La notoriété internationale des universités de recherche cache en effet une autre réalité moins connue qui est la baisse du nombre de candidats américains dans les programmes doctoraux, aujourd’hui trustés par des étudiants chinois, indiens ou d’autres pays étrangers.

En 2015, environ 55 % des doctorants en mathématiques, en informatique et en sciences de l’ingénieur étaient étrangers. La part des doctorants non américains était de 16 % en sciences humaines, 18 % en gestion, mais de 64 % en sciences informatiques.

L’explication fréquemment donnée par les établissements est la forte employabilité des jeunes diplômés américains qui n’auraient pas besoin d’un master ni d’un doctorat. Pour certains étudiants, toutefois, le prix de la poursuite des études est tout simplement trop élevé alors qu’ils ont déjà accumulé une dette importante pour financer le premier cycle.

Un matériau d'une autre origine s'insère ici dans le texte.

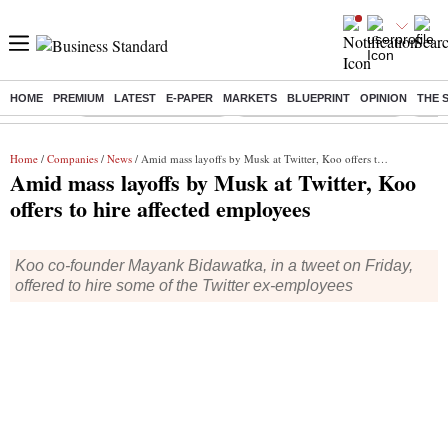
HOME
PREMIUM
LATEST
E-PAPER
MARKETS
BLUEPRINT
OPINION
THE 
Buzzing :
Stock Market Highlights
Jharkhand Student Protest
NPS 
Home
/
Companies
/
News
/ Amid mass layoffs by Musk at Twitter, Koo offers to hire affected employees
Amid mass layoffs by Musk at Twitter, Koo
offers to hire affected employees
Koo co-founder Mayank Bidawatka, in a tweet on Friday,
offered to hire some of the Twitter ex-employees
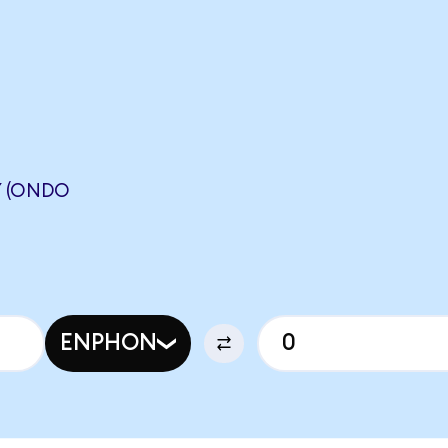
Y (ONDO
ENPHON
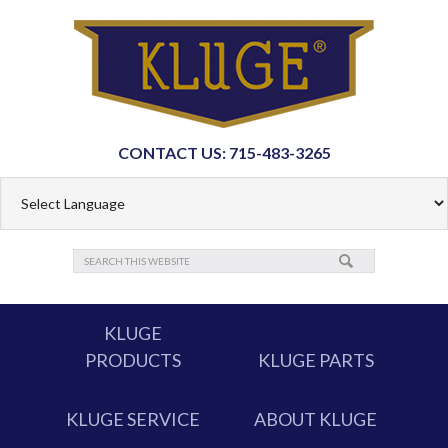
CONTACT US: 715-483-3265
KLUGE
PRODUCTS
KLUGE PARTS
KLUGE SERVICE
ABOUT KLUGE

Aux États-Unis, le fardeau de la dette étudiante (France 24, juillet 2019).

Ainsi, lorsque le professeur de la Columbia University Andrew Delbanco rappelle que « sur le long terme, la seule force qui peut sauver la démocratie est une citoyenneté instruite – les citoyens, qui en savent assez pour résister au genre de mensonges et d’incitations cachés par l’actuel président et ses supporters », il ne fait qu’alerter sur les limites actuelles de son système.

Son appel à une relance de l’étude des humanités – victimes de la crise économique et des coupes budgétaires induites dans de nombreuses universités – revient à se demander en effet si l’université américaine continue de remplir sa fonction originelle et essentielle qui est de préparer les jeunes à devenir des citoyens éclairés et à permettre ainsi l’exercice de la démocratie.

De nombreux politistes américains avaient déjà identifié la corrélation entre l’électorat « blanc » de Trump et les diplômes obtenus, en expliquant que le faible niveau d’études pouvait correspondre à des situations économiques fragiles et précaires, à des revenus moindres et à un sentiment de déclassement social. Ces analyses semblent aujourd’hui plus convaincantes que jamais.